● **Work to complete**
Word for word, restate the records that come next, omitting the images.

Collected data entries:

※

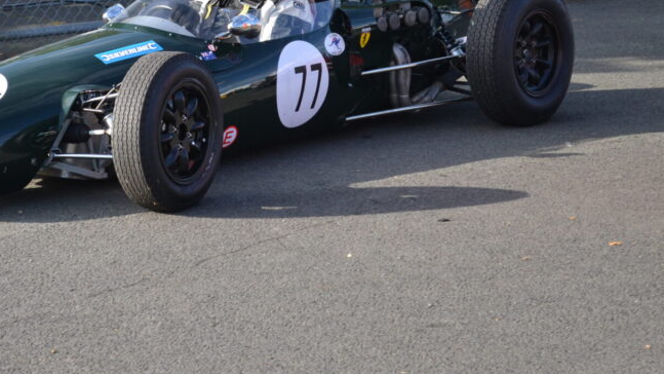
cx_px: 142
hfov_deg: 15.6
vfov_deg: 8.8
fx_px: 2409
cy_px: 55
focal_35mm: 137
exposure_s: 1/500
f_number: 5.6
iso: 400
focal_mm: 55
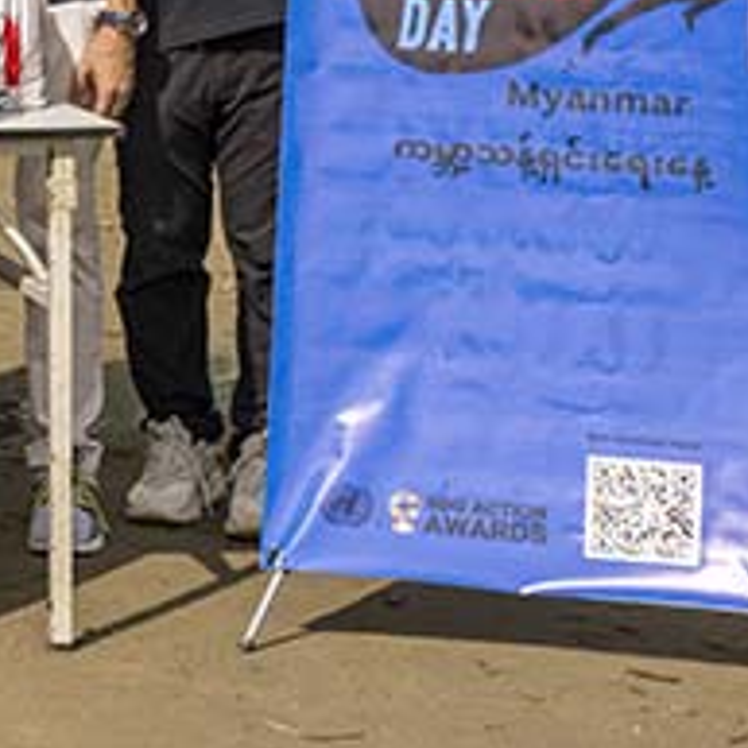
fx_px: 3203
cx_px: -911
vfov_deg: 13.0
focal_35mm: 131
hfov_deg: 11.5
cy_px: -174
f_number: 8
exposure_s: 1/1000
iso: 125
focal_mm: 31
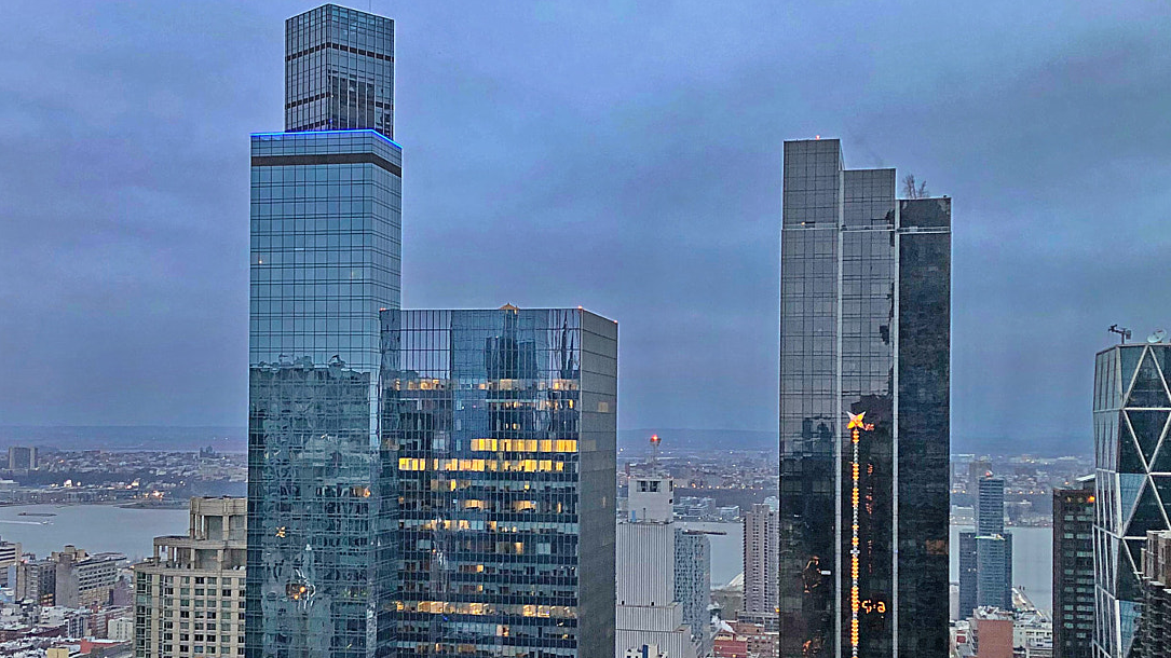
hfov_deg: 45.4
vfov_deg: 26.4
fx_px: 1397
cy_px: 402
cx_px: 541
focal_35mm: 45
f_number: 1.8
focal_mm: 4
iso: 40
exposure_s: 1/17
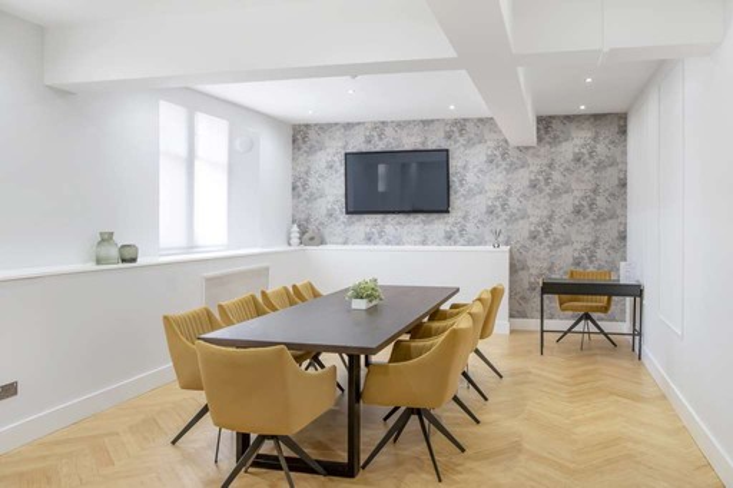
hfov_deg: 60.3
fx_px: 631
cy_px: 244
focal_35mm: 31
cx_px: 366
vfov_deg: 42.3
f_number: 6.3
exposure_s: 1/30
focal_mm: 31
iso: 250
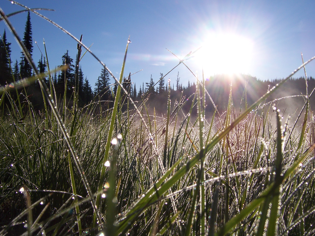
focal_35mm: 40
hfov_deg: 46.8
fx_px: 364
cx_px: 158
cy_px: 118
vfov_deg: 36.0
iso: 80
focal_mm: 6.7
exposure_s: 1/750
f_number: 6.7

※

● **Completed exercise**
cx_px: 142
hfov_deg: 15.6
vfov_deg: 8.8
fx_px: 2409
cy_px: 55
focal_35mm: 137
exposure_s: 1/500
f_number: 5.6
iso: 400
focal_mm: 55
fx_px: 3203
cx_px: -911
vfov_deg: 13.0
focal_35mm: 131
hfov_deg: 11.5
cy_px: -174
f_number: 8
exposure_s: 1/1000
iso: 125
focal_mm: 31
hfov_deg: 45.4
vfov_deg: 26.4
fx_px: 1397
cy_px: 402
cx_px: 541
focal_35mm: 45
f_number: 1.8
focal_mm: 4
iso: 40
exposure_s: 1/17
hfov_deg: 60.3
fx_px: 631
cy_px: 244
focal_35mm: 31
cx_px: 366
vfov_deg: 42.3
f_number: 6.3
exposure_s: 1/30
focal_mm: 31
iso: 250
focal_35mm: 40
hfov_deg: 46.8
fx_px: 364
cx_px: 158
cy_px: 118
vfov_deg: 36.0
iso: 80
focal_mm: 6.7
exposure_s: 1/750
f_number: 6.7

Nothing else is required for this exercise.